Allah verdikçe verdi. Ömründe bir vakit cemaati terk etmeyen Salebe, camiye gitmemeye başladı. Kendisini camide cemaatte göremeyenlere “Allah her tarafı cami emretmiş, evde de namaz var” gibi beynamaz özrü sözlerle avunuyordu. Neticede Medine halkı Salebe’nin davarları yüzünden rahatsız olmaya başladı ve Salebe şehir dışında uzak bir vadide kışlaya göç etti. Haftada bir cumaya geliyordu. Derken Salebe atın, devenin, davarın, sığırın adedini bilmez hale geldi. O kadar meşguldü ki, cumaları da terk etti.
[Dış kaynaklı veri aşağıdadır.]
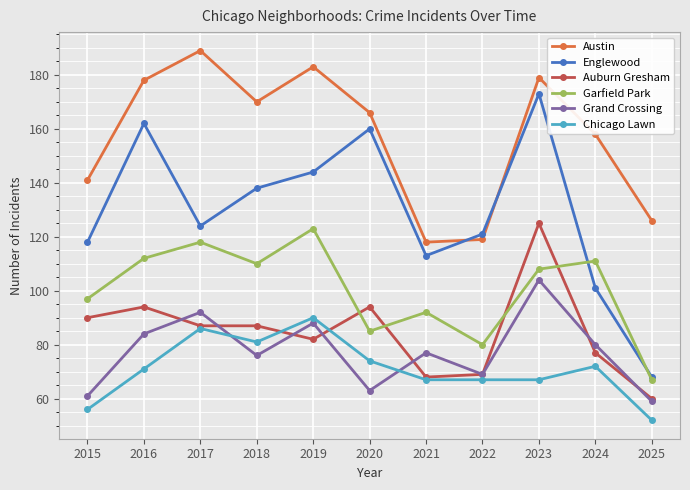

What is the spread (max minus min) of values at 2017?

103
Hırs ve tamah içinde dünyayı ona versen doymaz hale geldi. Medine halkının cami güvercini adını verdikleri Salebe camiden, cemaatten hatta ne acıdır ki insanların yüzüne bakmaya dayanamadıkları R.SAV.in ziyaretlerini bile terk etti. Malı mülkü Salebe’yi bu hale getirdi.
Sonra, R.SAV. bir gün cemaate sordu; “Cami güvercini Salebe camimize uğramaz oldu”, deyince, sahabiler; Salebe’nin koyunları vadilere sığmıyor. Çok uzaklara çekildi. Vadileri dolduran davarları ile meşgul, dediler. Bunun üzerine, Allah’ın kutlu resulü Hz. Muhammed SAV. “Yazık sana Salebe, çok yazık Salebe” diye üzüntüsünü dile getirdi.
Daha sonra müfessirlerin bildirdiğine göre, Cenab-ı Hak, zekatla ilgili olan Tevbe suresinin 103-104-105. ayetleri nazil oldu ki; “Ey habibim, müminlerin mallarından bir miktar zekat al ki, böylece bununla onları günahlardan temizlersin. Onları arıtıp yüceltirsin ve onlar için dua et. Senin duan onları sükunete erdirir. Allah işiten ve bilendir” ayeti nazil olunca, İslam’ın beş şartından birisi olan zekat farz kılındı.
bu ayeti bütün müminlere duyurdu ve zekatları toplamak üzere zekat memurları tayin etti. Zekat memurları ellerinde kayıt imkanları ile halktan zekat topluyorlar, kayıt yapıp R.SAV.in huzurunda Beytül Mal, devlet hazinesine yatırıyorlar. Bu zekat memurları bu arada zenginliği dillere destan olan Salebe’ye de uğrayıp Allah’ın emrini R.SAV.in kırkta bir olan zekat emrini Salebe’ye iletiyorlar. Salebe, zçekatını bir hesaplıyor, sadece zekatı sürü halini alıyor. Salebe eski halini verdiği sözü R.SAV.in duasını sanki unutmuş gibi zekat memurlarına hitaben, “Bu sizin yaptığınız bir nevi haraç” deyiveriyor.